After whipping around 1.4240/80 in the immediate wake of the jobs data EUR eventually settled down just below 1.4200 into the close, while AUD relinquished the 1.07-handle and finished down at 1.0665. The NZD saw whippy trade around the data release and settled around 0.8500 before risk aversion took hold sending it down to 0.8440/60 into the close.

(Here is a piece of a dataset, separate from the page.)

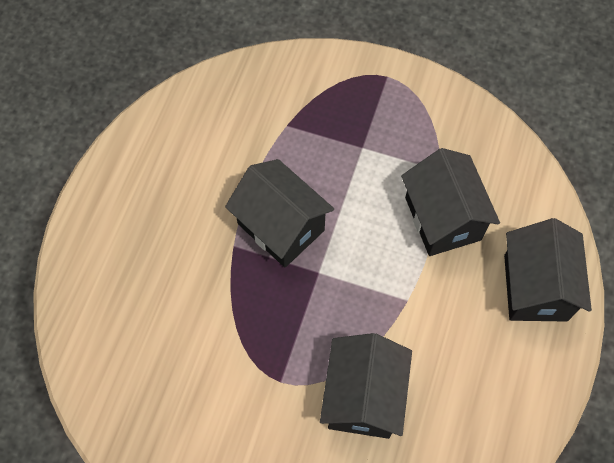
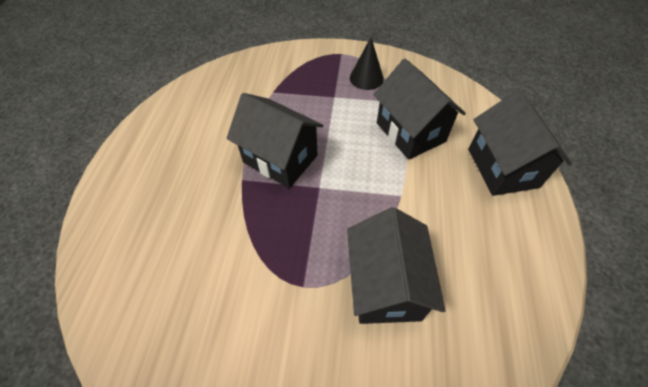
camera: 10 degrees left, 10 degrees down
(410, 125) = (366, 78): none -> black cone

The Dow fell 230pts, taking no solace from a near certain probability that the FOMC will take some form of additional easing measures at their 20-21 Sep meeting. US bond yields also tumbled after the weak US data, the 10yr yield falling almost 15bp to retest the multi decade lows set mid-August at 2.00%. Copper fell 0.7% but gold rose $44/oz amid Europe's banking woes and weak US data.

Outlook

Monday brings a relatively quiet day, with minor Australian and no New Zealand data due for release. The US will be closed, further lightening trading and position taking. But a continuation of a fragile offshore environment will likely keep topside to the NZD at 0.8550, and 1.0762 in AUDUSD. Over the day, we look for the Kiwi to push down through 0.8450 with a break through 0.8400 being less likely, but opening up 0.8350 if it does occur. The data week for AUDUSD is expected to be solid later in the week (GDP and employment) but the RBA hurdle comes first – the committee sitting on the less hawkish side. Over the week, we look for AUDNZD to end the week higher towards the 1.2650 region, after testing 1.2490-1.25 lows.